Set amidst a forest of post-eruption pioneering species, and smaller orchards within, the topography of the site posed many challenges, and great opportunities for privacy, immersion and unique experiences.
Creating a visual relationship between the architecture and landscape, gestures to the sun and its geometry are used throughout, floating amongst the treetops and co-existing harmoniously alongside a series of bridges that create a sense of connectedness from one valley to the next. Architecturally, the language is continued throughout the resort, with a light, natural approach that seeks to blend in rather than stand out, while encouraging guests to immerse themselves within this unique, wellness experience.
For its interior design, three key elements – the destination’s traditions, history and spectacular landscape – provide inspiration: Rituals that entice your senses are reflected in flowing and dynamic forms; the Tribe speaks to the past, experienced through modern, eclectic design elements; and Tropical Rejuvenation, which integrates the natural textures and forms.
Steep, sloped and surrounded by a natural ridge, the site’s primary challenge was to minimize impact on the environment and provide an efficient design. Located within the heart of the site, a key consideration was to ensure that the 200-key terraced Angsana resort appeared balanced from an architectural standpoint and spoke a consistent yet unobtrusive language with other elements of the development – particularly at night.
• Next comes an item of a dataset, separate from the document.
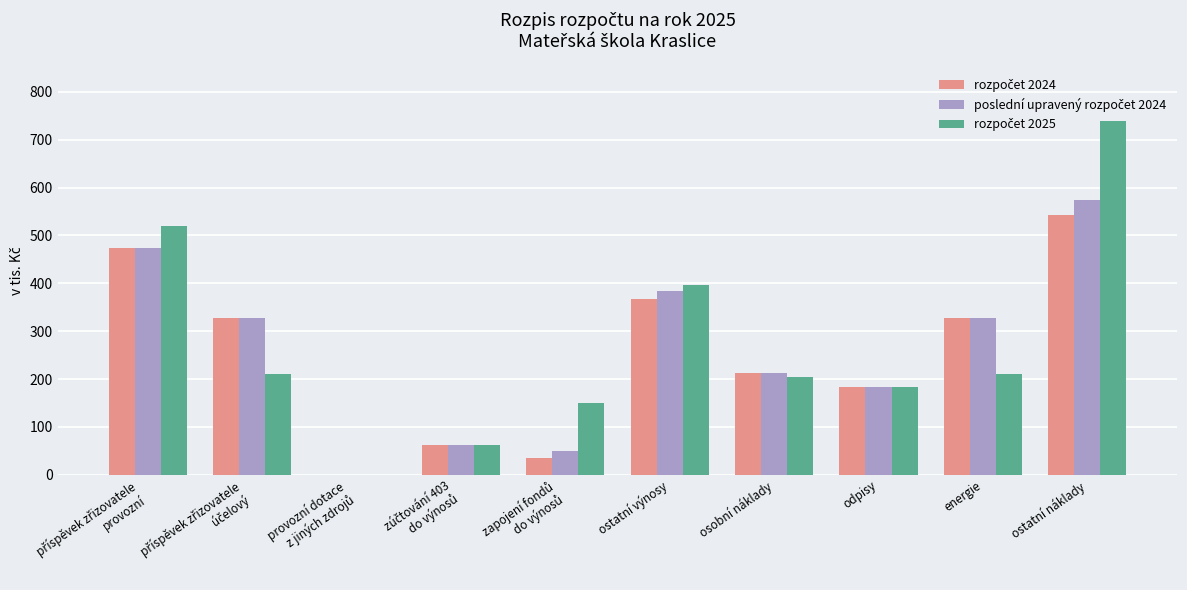

What is the greatest value displayed?

739.7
Architecture was inspired by local traditional structures, mimicking an interesting rhythm of vertical fins on the facade while filtering light and allowing for natural ventilation. Equally, the use of prefabricated blocks for some of the accent spaces such as the main restaurant and pool bar reinterprets traditional block patterns.
Inside, the interior design experience emerges from a celebration of the lush green surrounds, the beauty of the paddy fields’ curvature, and the use of local patterns and materials, all of which bring guests an ultimate agrarian experience.